Most photographers probably don’t think of Photoshop texture overlays as photo editing tools. They’re more for special effects and creating digital art, right? It’s true that those are common applications for them. Textures can be used in more subtle ways to enhance your photos, though. Let’s look at some examples of using them in ways you might not have considered.
I’m going to walk through how I used overlays on an image I took many years ago with one of my first digital cameras, an Olympus E-10. I chose this image because it’s a good example of creating something from nothing. Here’s the exposure data:
- Focal Length: 17mm
- Shutter Speed: 1/125s
- Aperture: f/3.6
and here’s the original image, which was disappointing:
I’ve always liked this shot artistically, but blown out highlights and low resolution made it a difficult fix. Sadly, it just took up space on the hard drive for a long time. Eventually, I decided to play with it a bit. I did some careful cloning on the rocks on the left and made some tone adjustments. Next, I cropped it according to the Rule of Thirds. Here’s the result:
While I was much happier with this version, the rocks on the left didn’t have any recoverable detail. I also wanted to play up the light reflected on the boy’s face. I felt that the rock ceiling above his head was a good place to enhance the reflection effect by adding a little mottled light.
Photoshop Texture 1
I ran the Texture Applicator Plus Action and browsed through the Texture Play Overlays for one with a fairly marbled look. When the Smart Object came up, I sized it to match the photo and then let the action run. Here’s where the process gets fun! Checking the the blending mode layers in the Textures group created, I liked the contrast that Hard Light gave me. Setting the opacity at 82% gave me the light and shadows I wanted. Finally, I used a big, soft-edged brush to mask out the overlay where I didn’t want the effect.
Photoshop Texture 2
Time to deal with those blown-out areas. This time, I used the Slate texture from the Topper selection in the overlays package. Soft Light was the blend mode I chose, at 11% opacity. A quick brush around the central area to mask it and we’re done – almost.
Photoshop Texture 3
This texture was nice, but a bit too uniform. To break it up a bit, I ran the action one more time with the Weathered Rock Topper. (That sounds like a good fit, no?) The Overlay blend mode at 12% opacity gave me a nice, random look with the right tone. This was much closer to what I wanted.
Okay, at this point I had a nice texture that matched the color of the rock. It was still a little overexposed in places, so I grabbed the Burn Tool. I worked on highlights, shadows and midtones separately, keeping the exposure setting very low. The rocks gradually gained form and the texture in the mortar started to show. I didn’t take it too far, since I wanted to retain the directional quality of the light. The before and after slider at the beginning of this post shows the result after burning:
Am I finished with this photo? I’m not sure, but I think it’s vastly improved.
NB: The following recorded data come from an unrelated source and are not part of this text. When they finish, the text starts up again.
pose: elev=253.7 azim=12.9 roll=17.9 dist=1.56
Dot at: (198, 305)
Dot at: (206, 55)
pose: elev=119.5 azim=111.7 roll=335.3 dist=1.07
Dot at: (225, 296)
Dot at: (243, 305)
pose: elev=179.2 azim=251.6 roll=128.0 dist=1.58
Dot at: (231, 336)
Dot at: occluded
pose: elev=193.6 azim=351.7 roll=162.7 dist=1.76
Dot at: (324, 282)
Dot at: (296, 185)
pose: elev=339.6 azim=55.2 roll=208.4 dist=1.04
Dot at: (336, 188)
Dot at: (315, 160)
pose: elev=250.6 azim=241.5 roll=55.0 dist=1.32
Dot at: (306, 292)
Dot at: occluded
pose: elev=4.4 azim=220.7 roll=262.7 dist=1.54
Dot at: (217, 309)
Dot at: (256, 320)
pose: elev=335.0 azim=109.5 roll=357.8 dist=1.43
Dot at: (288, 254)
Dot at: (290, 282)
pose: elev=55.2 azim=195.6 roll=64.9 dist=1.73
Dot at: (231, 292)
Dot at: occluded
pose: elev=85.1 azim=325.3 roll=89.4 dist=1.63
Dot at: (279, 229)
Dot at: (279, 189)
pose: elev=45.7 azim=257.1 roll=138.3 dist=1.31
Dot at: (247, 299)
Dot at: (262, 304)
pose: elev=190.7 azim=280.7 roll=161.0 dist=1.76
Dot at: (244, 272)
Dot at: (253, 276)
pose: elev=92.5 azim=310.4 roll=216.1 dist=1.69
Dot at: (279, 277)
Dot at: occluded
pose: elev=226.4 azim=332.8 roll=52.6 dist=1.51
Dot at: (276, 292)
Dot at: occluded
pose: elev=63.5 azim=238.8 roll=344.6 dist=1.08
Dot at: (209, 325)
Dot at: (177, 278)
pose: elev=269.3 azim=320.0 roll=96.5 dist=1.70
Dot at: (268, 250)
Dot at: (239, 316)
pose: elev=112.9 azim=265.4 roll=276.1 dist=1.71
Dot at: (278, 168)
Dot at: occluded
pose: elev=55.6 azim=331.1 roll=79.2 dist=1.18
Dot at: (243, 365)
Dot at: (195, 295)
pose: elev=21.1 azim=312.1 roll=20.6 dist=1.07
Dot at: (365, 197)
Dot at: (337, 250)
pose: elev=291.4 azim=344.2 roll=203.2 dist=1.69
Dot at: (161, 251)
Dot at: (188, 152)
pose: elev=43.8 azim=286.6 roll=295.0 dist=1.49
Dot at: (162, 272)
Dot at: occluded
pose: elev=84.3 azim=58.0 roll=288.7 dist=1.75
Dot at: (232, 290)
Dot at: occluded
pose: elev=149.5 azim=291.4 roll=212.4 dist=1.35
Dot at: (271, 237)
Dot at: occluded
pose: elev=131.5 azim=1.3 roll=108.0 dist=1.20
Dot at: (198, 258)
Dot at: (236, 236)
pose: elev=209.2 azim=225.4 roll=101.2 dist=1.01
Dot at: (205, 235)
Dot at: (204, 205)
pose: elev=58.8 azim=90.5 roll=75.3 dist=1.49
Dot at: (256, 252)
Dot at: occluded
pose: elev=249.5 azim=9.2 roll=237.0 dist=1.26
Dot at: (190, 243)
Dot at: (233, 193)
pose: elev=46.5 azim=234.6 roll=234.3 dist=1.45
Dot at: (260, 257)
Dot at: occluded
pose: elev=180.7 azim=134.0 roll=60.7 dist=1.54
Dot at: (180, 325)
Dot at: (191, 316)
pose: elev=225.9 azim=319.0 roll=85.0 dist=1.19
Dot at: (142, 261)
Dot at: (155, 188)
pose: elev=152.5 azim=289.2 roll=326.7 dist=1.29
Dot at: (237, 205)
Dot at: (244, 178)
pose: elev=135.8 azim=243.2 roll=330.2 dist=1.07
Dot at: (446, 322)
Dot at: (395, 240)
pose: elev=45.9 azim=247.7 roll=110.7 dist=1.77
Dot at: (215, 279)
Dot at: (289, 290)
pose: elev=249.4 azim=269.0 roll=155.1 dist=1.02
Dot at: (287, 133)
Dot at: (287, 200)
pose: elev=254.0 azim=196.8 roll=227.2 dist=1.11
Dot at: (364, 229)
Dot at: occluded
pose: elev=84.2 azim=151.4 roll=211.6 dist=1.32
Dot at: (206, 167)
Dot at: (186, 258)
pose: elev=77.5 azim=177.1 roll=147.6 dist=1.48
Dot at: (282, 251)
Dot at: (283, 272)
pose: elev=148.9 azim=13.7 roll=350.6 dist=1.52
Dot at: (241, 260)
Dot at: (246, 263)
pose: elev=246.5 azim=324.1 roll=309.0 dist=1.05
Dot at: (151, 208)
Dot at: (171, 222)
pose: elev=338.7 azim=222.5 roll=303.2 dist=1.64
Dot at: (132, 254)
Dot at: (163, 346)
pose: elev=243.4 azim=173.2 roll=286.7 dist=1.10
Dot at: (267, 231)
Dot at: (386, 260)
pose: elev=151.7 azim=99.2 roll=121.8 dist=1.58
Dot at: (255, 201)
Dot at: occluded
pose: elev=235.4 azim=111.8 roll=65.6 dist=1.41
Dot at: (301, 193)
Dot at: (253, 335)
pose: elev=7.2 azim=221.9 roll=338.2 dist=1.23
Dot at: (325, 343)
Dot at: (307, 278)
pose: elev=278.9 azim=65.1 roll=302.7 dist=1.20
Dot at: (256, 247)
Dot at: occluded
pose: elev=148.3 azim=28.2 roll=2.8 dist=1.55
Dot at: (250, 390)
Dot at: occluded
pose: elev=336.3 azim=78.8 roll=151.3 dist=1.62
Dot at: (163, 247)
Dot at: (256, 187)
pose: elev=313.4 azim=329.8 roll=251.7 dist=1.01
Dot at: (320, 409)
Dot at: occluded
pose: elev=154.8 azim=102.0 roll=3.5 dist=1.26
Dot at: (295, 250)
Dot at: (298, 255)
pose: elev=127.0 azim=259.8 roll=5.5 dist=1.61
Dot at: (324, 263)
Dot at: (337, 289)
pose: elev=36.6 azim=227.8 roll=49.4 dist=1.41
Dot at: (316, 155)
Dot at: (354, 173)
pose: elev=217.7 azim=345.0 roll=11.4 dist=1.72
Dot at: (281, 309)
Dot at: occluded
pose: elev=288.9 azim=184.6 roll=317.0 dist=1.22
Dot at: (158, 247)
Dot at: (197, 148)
It’s still a relatively low-resolution photo from a 4-megapixel camera. Despite that, it’s an image I wouldn’t mind using online.
The real point I want to make here is that the Photoshop texture overlays haven’t made this look unnatural. Instead, I’ve used them to create texture where there was none in the original. Considering the blown out highlights, that would have been virtually impossible by the standard methods. The free Texture Applicator Plus application made this a very simple process.
These examples just scratch the surface of what you can do with Photoshop texture overlays. I’ll provide some other ideas in a future post. Have fun!